Propell Property managing director Michael Pell says government schemes such as HomeBuilder, as well as super-low interest rates, have dramatically increased the usual volume of new property investment activity during the pandemic.
“It’s important to understand the difference between the number of investors and the value of their activity as this clearly shows that investment activity has returned to more historical averages,” Mr Pell says.
“Of course, we also know there has been a solid uptick in investors exiting the market, too. So, investment activity is nowhere near what is needed to help remedy the current rental crisis.”
The Australian Bureau of Statistics Lending Indicators for March show that the number of new loan commitments for investors has dropped nearly 22 per cent in the past two years.
Mr Pell says overall property buying activity was supercharged during the pandemic but with the cash rate now 425 basis points higher, owner-occupier activity has also reduced.
“Everyone gets caught up in the value of loans increasing of late but, of course, this is merely a reflection of the fact that property prices are much higher than they were a few years ago,” he says.
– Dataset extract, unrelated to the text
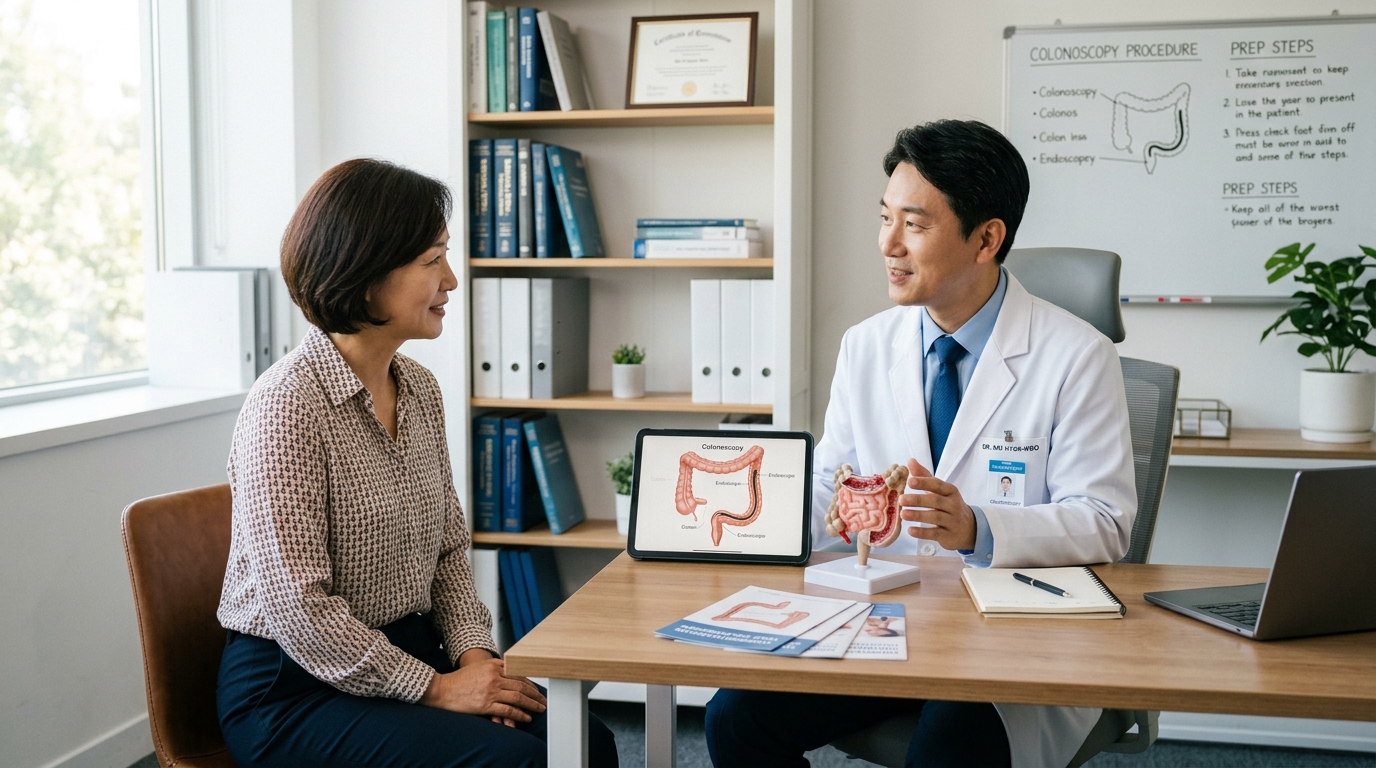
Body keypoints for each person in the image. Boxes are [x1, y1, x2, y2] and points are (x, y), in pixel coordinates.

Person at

“The emergency interest rates during the pandemic resulted in a once-in-a- lifetime, property-buying frenzy with owner occupiers and investors bringing forward their purchasing plans to take advantage of the cheap money on offer.
“Those days are done, so we now have market conditions that are more stable and sustainable – but perhaps not as exciting as they once seemed, which is actually the perfect time for investors to strike, with the most-educated ones currently doing so.”
Mr Pell says seasoned investors are looking past short-term cash flow considerations due to higher interest rates at present.
Instead, investors who may own one or perhaps two properties were making the most of the reduced property- investment buying activity, he says.
“They recognise that now is a good time to buy – especially those with budgets between about $700,000 and $1.5 million,” Mr Pell says.
“To tell the truth, I don’t think I’ve ever seen as many savvy investors with the same mindset at the same time before.
“They have sat out the herd mentality that was prevalent a few years ago and waited patiently for the opportune time to re-enter the market when there were fewer competitors and less-overall property hysteria.”
The 2023 PIPA Annual Investor Sentiment Survey revealed that about 55 per cent of investors believed the next 12 months would be a good time to buy.
Mr Pell says seasoned investors are seeking out opportunities across Southeast Queensland, in regional and coastal areas of New South Wales, as well as in Melbourne.